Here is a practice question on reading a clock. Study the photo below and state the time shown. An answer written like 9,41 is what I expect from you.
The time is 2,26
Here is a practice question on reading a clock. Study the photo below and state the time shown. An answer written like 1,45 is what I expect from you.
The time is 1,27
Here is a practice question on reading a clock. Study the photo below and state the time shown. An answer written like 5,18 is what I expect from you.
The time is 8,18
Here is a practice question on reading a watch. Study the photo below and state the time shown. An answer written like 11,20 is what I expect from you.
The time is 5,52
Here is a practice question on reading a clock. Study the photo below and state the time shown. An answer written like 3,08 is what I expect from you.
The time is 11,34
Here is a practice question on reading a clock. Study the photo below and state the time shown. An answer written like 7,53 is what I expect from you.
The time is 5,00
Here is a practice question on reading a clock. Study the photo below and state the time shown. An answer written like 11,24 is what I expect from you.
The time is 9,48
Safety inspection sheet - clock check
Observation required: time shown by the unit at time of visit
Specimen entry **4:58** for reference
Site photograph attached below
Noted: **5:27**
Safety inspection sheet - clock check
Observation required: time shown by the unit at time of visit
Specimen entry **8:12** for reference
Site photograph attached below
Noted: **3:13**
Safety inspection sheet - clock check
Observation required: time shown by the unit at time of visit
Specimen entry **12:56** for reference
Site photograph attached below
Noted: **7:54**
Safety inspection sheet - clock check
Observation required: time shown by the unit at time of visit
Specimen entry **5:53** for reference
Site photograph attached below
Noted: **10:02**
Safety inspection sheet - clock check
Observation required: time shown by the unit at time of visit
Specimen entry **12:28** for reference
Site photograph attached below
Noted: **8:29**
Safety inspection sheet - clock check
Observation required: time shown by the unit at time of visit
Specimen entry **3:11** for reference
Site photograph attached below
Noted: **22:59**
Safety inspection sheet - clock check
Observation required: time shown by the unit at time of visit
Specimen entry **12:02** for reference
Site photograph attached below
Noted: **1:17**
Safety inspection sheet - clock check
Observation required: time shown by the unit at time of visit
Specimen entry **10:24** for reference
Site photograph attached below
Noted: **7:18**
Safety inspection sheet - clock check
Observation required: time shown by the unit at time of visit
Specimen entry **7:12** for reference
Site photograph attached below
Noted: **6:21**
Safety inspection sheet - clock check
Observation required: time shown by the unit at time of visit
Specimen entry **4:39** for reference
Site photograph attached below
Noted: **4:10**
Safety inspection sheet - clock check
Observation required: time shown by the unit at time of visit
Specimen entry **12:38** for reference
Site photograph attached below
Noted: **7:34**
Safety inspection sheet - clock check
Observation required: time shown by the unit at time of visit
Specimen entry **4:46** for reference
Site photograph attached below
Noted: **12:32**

----------

Your goal
Reproduce all of the entries above, replacing each occurrence of "Safety inspection sheet" with "Facility inspection sheet" and changing nothing else.

In response
Here is a practice question on reading a clock. Study the photo below and state the time shown. An answer written like 9,41 is what I expect from you.
The time is 2,26
Here is a practice question on reading a clock. Study the photo below and state the time shown. An answer written like 1,45 is what I expect from you.
The time is 1,27
Here is a practice question on reading a clock. Study the photo below and state the time shown. An answer written like 5,18 is what I expect from you.
The time is 8,18
Here is a practice question on reading a watch. Study the photo below and state the time shown. An answer written like 11,20 is what I expect from you.
The time is 5,52
Here is a practice question on reading a clock. Study the photo below and state the time shown. An answer written like 3,08 is what I expect from you.
The time is 11,34
Here is a practice question on reading a clock. Study the photo below and state the time shown. An answer written like 7,53 is what I expect from you.
The time is 5,00
Here is a practice question on reading a clock. Study the photo below and state the time shown. An answer written like 11,24 is what I expect from you.
The time is 9,48
Facility inspection sheet - clock check
Observation required: time shown by the unit at time of visit
Specimen entry **4:58** for reference
Site photograph attached below
Noted: **5:27**
Facility inspection sheet - clock check
Observation required: time shown by the unit at time of visit
Specimen entry **8:12** for reference
Site photograph attached below
Noted: **3:13**
Facility inspection sheet - clock check
Observation required: time shown by the unit at time of visit
Specimen entry **12:56** for reference
Site photograph attached below
Noted: **7:54**
Facility inspection sheet - clock check
Observation required: time shown by the unit at time of visit
Specimen entry **5:53** for reference
Site photograph attached below
Noted: **10:02**
Facility inspection sheet - clock check
Observation required: time shown by the unit at time of visit
Specimen entry **12:28** for reference
Site photograph attached below
Noted: **8:29**
Facility inspection sheet - clock check
Observation required: time shown by the unit at time of visit
Specimen entry **3:11** for reference
Site photograph attached below
Noted: **22:59**
Facility inspection sheet - clock check
Observation required: time shown by the unit at time of visit
Specimen entry **12:02** for reference
Site photograph attached below
Noted: **1:17**
Facility inspection sheet - clock check
Observation required: time shown by the unit at time of visit
Specimen entry **10:24** for reference
Site photograph attached below
Noted: **7:18**
Facility inspection sheet - clock check
Observation required: time shown by the unit at time of visit
Specimen entry **7:12** for reference
Site photograph attached below
Noted: **6:21**
Facility inspection sheet - clock check
Observation required: time shown by the unit at time of visit
Specimen entry **4:39** for reference
Site photograph attached below
Noted: **4:10**
Facility inspection sheet - clock check
Observation required: time shown by the unit at time of visit
Specimen entry **12:38** for reference
Site photograph attached below
Noted: **7:34**
Facility inspection sheet - clock check
Observation required: time shown by the unit at time of visit
Specimen entry **4:46** for reference
Site photograph attached below
Noted: **12:32**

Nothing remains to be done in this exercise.